# Boot from charge screen key sequence?



## Morlok8k (Jul 13, 2012)

Gah, My D2G's battery was dead (0%), and i was needing something on it, quickly.

I've forgotten the key sequence that will boot it up from the charge screen, so i had to wait the few minutes it took it bring it to 5% so i could actually turn it on.

minor annoyance... but its nice to know.

Anybody here remember?

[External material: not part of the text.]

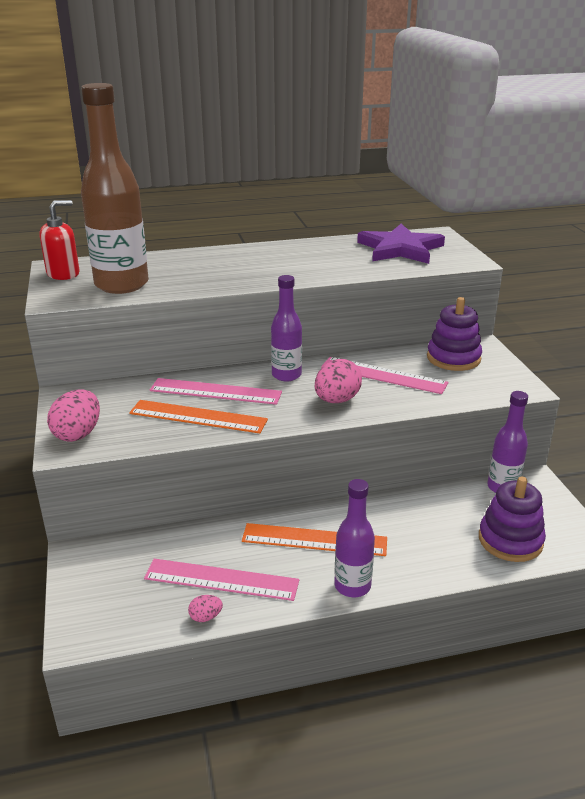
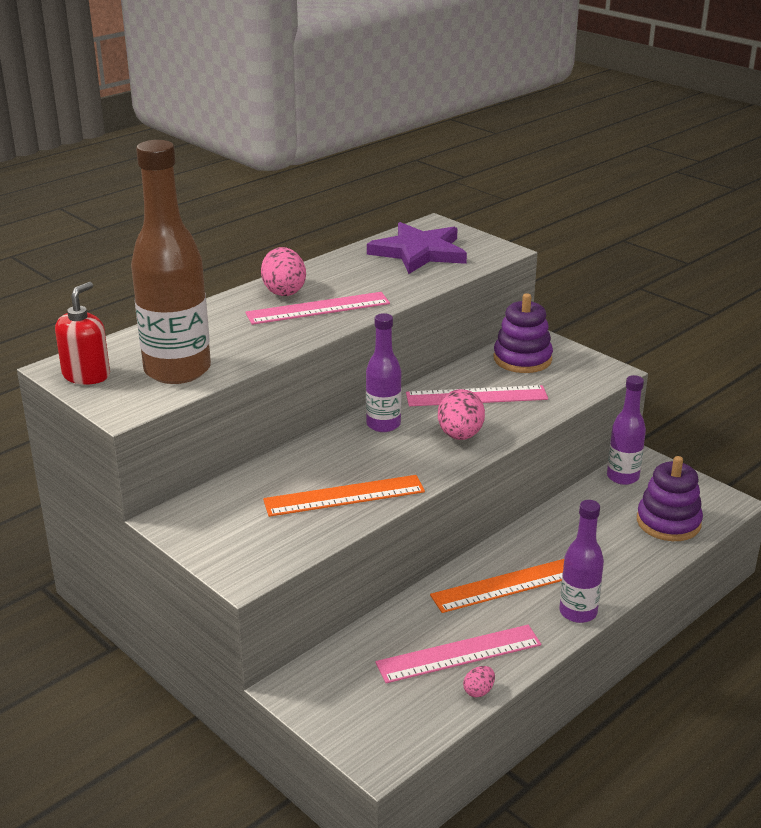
camera: 30 degrees left, 0 degrees up
(78, 434) = (240, 555): pink egg -> pink egg (284, 291)
(215, 391) = (331, 464): pink ruler -> pink ruler (318, 308)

I read it in some forum a long time ago, but a quick google search couldn't find it.


----------



## bikedude880 (Jun 18, 2011)

Morlok8k said:


> Gah, My D2G's battery was dead (0%), and i was needing something on it, quickly.
> 
> I've forgotten the key sequence that will boot it up from the charge screen, so i had to wait the few minutes it took it bring it to 5% so i could actually turn it on.
> 
> ...


Alt-Shift-Delete

It forces a warm-reboot of the system


----------



## Xplorer4x4 (Jul 15, 2011)

I had to let mine charge overnight to get it to boot up if it reaches 0%.

Sent from my DROID2 Global


----------



## Morlok8k (Jul 13, 2012)

bikedude880 said:


> Alt-Shift-Delete
> 
> It forces a warm-reboot of the system


yep! that was what i was thinking of!

thanks!

EDIT: Oh, and FYI, on the Droid 4 in case anyone searches for this, it is Volume Down & Power


----------